Secondly, pathologists were not extensively trained or instructed to use the AI system and were free to use the system in any way during grading. All cases that were graded were also included in the analysis, and we did not allow for a training phase. Pathologists can benefit from an understanding of the global properties of an AI system when such a system is introduced in their grading process; this includes the system’s limitations, its tendency to over- or under grade, and the overall design goal [23]. A training phase at the start of the observer experiment could have increased the use, understanding, and effectiveness of the AI feedback during the grading process and might have led to further increased performance by using the AI system.

Third, in this study, we focused on the assessment of individual biopsies whereas in clinical practice pathologists will examine multiple biopsies per patient. The dataset used to develop the AI system only included one glass slide per patient and the pathologists who set the reference standard evaluated each biopsy individually. An important avenue for future research would be to investigate AI assistance on a patient-level, which allows for new approaches such as automatically prioritizing slides.

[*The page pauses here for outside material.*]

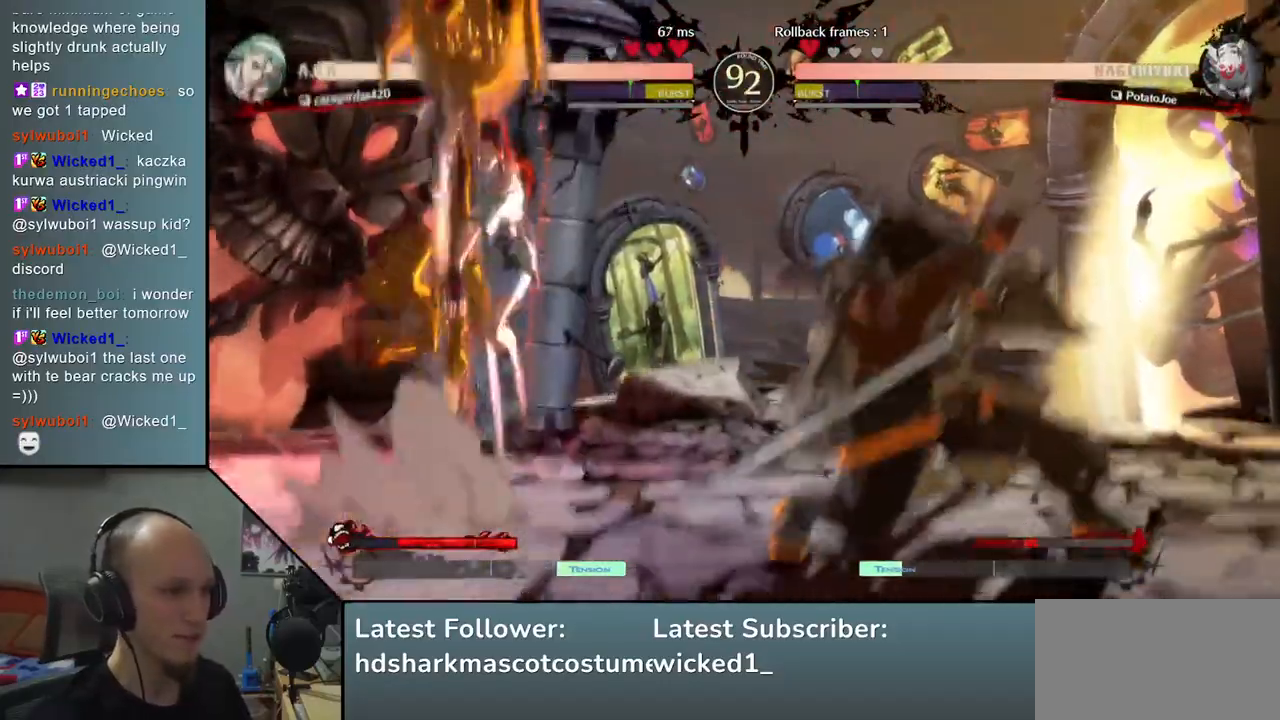
{"buttons": [], "left_stick": "left", "events": [[50, "left_stick", "right"], [367, "left_stick", "left"], [383, "R1", "down"], [500, "R1", "up"]]}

Last, the selection of cases under review can influence overall results. We performed our main experiment using a limited set of 100 test and 60 control cases from a single center in a research setting. The results on the external validation set showed that AI assistance still improved grading, even on data with a different case distribution and reference standard. Nonetheless, for clinical validation of AI tools and their benefit to day-to-day practice, more cases, collected under different settings and from additional centers, should be included.

To the best of our knowledge, our study is the first to show the benefit of AI support for Gleason grading. Ultimately, additional research should determine whether the added benefit of AI assistance results in a stronger prognostic marker for individual patients.